* [PAGE EXTRACT]
═══
Just like last year, trying to see everything was of course not possible, but knowing what to expect gave me a better chance to manage my time and plan for all the talks I wanted to see. This year I was able to attend several talks from pioneers in aviation, pilots who flew the U2, the SR71, as well as talks on night flying, and thunderstorms, and legendary pilots like Bob Hoover ( see video of what he can do ), or how Dick Rutan and Jeana Yeager flew Voyager, the first and only unrefueled flight around the world .
Those talks were definitely worth it, and I'm quite happy to got to hear from pioneers in aviation before they're not around to tell their stories anymore.
For the rest, I went through all the expos in the hangars, spent some time with the nice folks from Seattle Avionics who've been hearing a lot from me on bug reports or feature improvements :) and I also went to check out the other moving map/flight planner/EFB solutions, and from what I saw, Voyager is still the winner (Vistanav of course has nice synthetic vision, but they were lacking on the flight planning and EFB sides last year, and didn't show up at Oshkosh this year from what I could see).
A few notable things I saw this year outside of the great airshows, and finally being able to see the F22 perform, were unexpected things like a working jetpack (with a projected flight time of 30mn) and the first prototype of the terrafugia flying car.
I have many more pictures, you can find them in the EAA Airventure 2008 pictures and videos ( especially the airshow )
|2008/08/03 Flight to Oshkosh and Back in Turbo SR22 G3 Perspective|
π 2008-08-03 22:37 by Merlin in Flying, Nflying, Oshkosh
After my trip to Oshkosh last year, I wanted to go back this year, especially as I found an even better plane to fly in: a brand new Cirrus Turbo SR22 G3 perspective (i.e. with G1000 and synthetic vision).
The turbo gave us the option to fly at 25,000ft (FL250) while perspective fixed my long dislike of avidyne in what is otherwise a fairly good plane, by replacing the avionics with a nice G1000 with G700 autopilot and synthetic vision, which was the first time I got to fly the last 2.
It is pretty cool to know that I'm probably the first person to ever rent and fly a Cirrus Perspective for such a trip :)
My CFI Dave and I went to San Carlos airport to get the plane ready, and figure out how to connect our O2 masks to the plane's O2 system, adn by the time that was done, we headed out, IFR, around 11:00 and climbed to FL250.
═══
* [DATASET CONTENT]
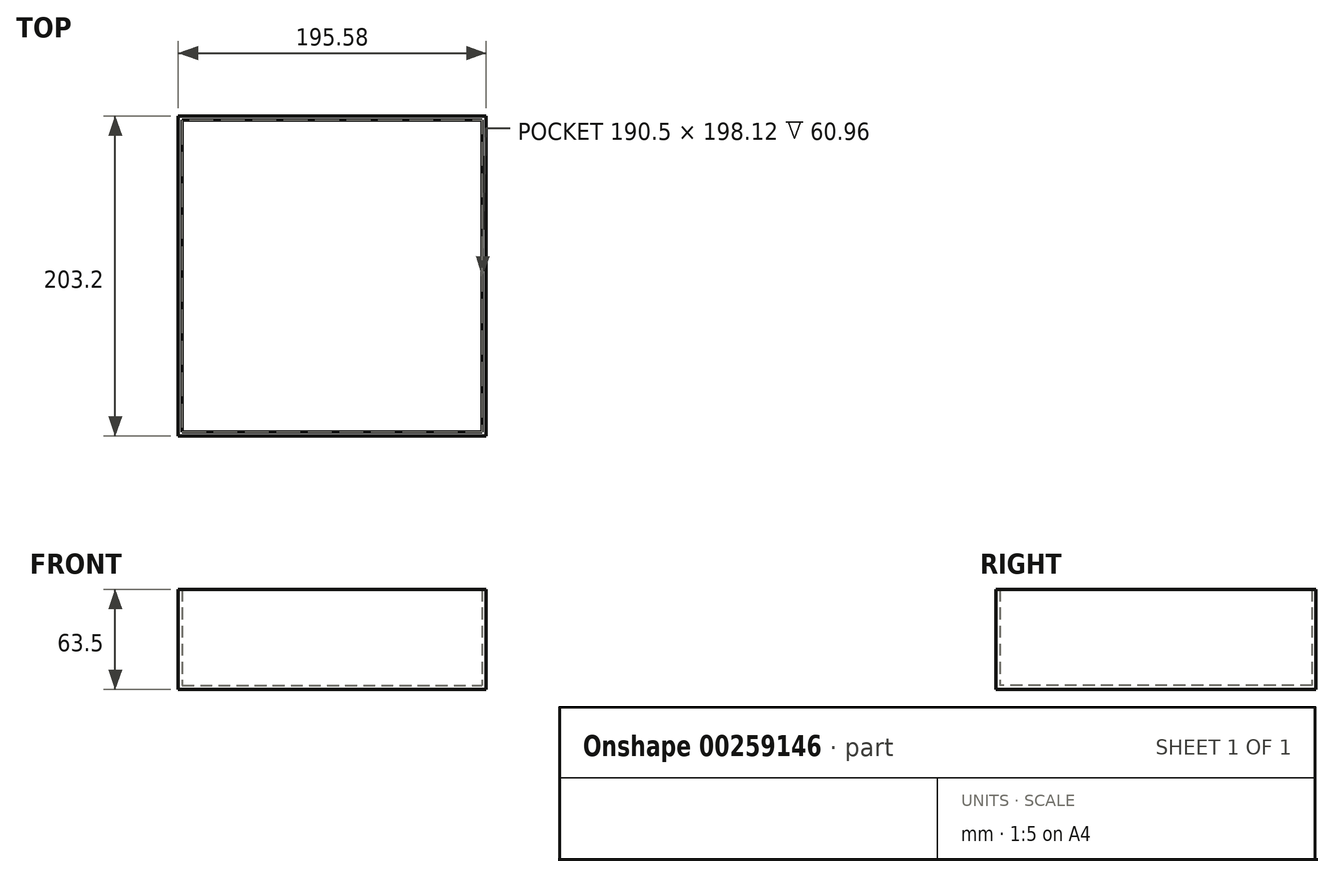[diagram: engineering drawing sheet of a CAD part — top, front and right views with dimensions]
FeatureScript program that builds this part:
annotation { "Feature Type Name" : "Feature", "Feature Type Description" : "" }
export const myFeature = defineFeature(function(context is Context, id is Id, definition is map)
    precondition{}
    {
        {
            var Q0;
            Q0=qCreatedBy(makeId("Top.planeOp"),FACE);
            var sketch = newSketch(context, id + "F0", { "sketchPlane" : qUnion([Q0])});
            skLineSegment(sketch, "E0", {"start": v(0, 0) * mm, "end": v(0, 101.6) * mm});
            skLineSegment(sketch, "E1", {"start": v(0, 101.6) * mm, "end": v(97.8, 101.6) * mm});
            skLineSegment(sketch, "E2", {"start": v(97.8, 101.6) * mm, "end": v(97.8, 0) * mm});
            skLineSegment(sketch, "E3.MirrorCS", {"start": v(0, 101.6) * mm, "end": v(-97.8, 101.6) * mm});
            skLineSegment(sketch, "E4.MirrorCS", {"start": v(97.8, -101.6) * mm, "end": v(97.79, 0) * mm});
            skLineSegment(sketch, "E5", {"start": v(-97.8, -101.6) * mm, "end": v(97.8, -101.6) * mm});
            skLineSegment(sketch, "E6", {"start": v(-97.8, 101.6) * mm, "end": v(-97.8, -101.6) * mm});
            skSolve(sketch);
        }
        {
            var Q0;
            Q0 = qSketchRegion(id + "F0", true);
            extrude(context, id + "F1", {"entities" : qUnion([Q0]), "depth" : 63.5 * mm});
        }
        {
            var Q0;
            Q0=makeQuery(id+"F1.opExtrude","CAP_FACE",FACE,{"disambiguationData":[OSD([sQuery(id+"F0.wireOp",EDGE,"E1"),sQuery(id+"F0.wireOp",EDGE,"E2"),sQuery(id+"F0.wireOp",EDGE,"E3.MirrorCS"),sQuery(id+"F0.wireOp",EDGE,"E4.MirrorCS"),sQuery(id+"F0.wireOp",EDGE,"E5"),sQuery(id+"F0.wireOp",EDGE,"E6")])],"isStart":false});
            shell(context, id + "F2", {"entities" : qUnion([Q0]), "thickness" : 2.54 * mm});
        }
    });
═══
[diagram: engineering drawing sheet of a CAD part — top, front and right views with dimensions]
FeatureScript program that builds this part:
═══
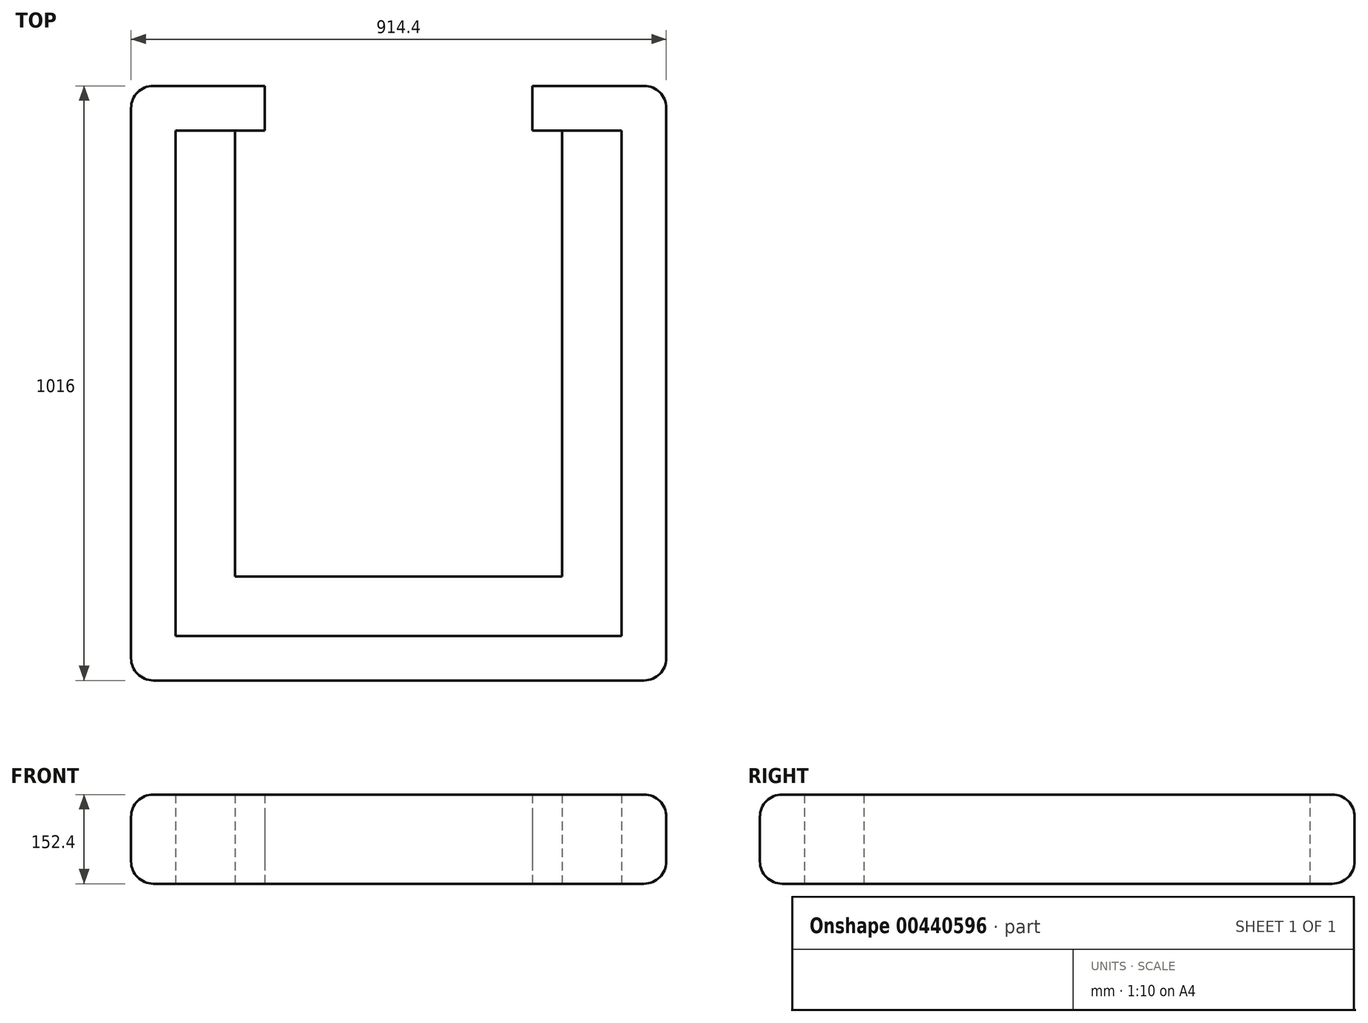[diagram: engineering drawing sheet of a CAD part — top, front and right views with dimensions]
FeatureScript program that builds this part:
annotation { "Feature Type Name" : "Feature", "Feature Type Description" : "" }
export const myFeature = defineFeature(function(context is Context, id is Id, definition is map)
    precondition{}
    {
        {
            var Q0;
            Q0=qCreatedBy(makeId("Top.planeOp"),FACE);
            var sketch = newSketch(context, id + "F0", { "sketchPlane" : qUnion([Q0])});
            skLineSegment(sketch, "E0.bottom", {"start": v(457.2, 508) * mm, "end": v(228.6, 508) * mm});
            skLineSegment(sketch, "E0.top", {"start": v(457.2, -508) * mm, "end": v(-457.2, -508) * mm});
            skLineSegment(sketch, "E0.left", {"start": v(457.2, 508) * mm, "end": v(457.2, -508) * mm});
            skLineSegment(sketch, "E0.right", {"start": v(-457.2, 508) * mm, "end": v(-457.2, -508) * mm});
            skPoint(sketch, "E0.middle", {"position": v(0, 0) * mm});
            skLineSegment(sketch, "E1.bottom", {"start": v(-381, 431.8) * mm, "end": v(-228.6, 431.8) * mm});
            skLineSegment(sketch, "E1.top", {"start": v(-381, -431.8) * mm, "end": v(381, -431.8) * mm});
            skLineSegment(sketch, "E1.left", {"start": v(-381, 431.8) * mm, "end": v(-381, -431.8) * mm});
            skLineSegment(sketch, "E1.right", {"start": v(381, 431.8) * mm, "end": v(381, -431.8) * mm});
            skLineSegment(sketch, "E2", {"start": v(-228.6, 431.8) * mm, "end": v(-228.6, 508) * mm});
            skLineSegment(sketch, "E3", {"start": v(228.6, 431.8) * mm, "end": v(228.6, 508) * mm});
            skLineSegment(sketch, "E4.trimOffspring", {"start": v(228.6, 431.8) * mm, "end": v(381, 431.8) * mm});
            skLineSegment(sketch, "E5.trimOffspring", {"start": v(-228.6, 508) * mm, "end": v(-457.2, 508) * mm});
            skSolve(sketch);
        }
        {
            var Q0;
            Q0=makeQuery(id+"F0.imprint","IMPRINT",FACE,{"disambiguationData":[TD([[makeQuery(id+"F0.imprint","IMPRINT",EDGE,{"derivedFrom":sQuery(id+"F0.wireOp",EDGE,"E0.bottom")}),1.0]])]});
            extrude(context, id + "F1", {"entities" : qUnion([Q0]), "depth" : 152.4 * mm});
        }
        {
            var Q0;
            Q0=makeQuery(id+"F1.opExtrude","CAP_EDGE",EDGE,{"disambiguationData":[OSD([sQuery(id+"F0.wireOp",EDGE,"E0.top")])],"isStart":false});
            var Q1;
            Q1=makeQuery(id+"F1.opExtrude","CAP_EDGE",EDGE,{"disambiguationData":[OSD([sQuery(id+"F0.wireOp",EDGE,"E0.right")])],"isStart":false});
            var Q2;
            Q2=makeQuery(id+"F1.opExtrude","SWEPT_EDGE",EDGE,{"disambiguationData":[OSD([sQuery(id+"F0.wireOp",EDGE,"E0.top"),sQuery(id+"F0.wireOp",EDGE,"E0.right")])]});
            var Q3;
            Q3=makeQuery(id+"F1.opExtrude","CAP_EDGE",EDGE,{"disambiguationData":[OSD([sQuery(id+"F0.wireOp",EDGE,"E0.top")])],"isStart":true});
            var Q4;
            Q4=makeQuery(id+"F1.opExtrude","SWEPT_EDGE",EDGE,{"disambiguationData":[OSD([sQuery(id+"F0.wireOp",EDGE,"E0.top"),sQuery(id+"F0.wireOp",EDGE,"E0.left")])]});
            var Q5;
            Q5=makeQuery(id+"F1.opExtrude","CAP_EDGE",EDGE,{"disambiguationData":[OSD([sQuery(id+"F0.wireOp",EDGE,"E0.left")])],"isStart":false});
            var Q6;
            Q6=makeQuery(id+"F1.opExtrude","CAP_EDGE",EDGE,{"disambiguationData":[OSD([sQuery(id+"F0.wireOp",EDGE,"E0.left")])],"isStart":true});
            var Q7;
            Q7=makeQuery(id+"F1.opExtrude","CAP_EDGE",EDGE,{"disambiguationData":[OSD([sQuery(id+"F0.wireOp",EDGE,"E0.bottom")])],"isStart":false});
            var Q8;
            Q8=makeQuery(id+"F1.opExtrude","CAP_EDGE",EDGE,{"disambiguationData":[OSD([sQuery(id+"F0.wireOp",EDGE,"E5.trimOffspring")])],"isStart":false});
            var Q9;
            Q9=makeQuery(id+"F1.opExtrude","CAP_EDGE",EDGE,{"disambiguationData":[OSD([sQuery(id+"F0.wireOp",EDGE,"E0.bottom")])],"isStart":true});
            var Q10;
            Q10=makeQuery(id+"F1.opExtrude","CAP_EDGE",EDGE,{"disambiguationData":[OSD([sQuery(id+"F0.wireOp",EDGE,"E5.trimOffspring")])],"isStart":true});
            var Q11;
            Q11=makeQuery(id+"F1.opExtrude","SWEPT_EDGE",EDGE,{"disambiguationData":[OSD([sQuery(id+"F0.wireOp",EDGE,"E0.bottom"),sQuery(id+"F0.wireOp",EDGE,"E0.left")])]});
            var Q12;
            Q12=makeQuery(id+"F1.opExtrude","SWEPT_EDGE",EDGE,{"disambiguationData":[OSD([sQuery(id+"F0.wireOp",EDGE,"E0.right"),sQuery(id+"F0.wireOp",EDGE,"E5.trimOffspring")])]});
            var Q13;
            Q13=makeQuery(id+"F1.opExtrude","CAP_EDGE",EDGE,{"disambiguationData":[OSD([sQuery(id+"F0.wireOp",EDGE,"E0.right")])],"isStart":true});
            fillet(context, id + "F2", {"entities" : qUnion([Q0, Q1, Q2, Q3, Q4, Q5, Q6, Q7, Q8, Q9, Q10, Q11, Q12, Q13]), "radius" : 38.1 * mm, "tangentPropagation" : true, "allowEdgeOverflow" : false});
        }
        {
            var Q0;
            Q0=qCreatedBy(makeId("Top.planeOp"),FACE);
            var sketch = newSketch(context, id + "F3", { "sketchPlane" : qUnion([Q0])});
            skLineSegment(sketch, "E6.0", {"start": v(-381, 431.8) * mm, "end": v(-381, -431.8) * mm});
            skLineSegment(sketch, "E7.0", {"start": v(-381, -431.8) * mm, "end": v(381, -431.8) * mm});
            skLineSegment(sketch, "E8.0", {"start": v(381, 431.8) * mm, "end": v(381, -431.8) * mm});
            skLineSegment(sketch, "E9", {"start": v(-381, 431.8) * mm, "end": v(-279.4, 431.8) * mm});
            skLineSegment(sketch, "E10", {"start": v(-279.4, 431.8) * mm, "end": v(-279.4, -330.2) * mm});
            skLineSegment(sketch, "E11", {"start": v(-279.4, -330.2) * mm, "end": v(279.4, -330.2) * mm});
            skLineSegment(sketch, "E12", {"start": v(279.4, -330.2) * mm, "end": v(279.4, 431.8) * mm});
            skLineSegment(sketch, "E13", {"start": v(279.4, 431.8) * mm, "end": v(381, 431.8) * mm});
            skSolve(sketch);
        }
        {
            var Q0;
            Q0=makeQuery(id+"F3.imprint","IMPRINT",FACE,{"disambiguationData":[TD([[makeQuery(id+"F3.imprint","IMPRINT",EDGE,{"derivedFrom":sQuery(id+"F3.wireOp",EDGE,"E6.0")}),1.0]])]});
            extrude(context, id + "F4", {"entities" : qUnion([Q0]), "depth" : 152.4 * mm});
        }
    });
═══
* [THE PROBLEM] In the page extract about flying to Oshkosh, which autopilot came with the G1000 in the Cirrus Turbo SR22 G3 Perspective?

* [RESPONSE TO THIS TASK] The G700 autopilot.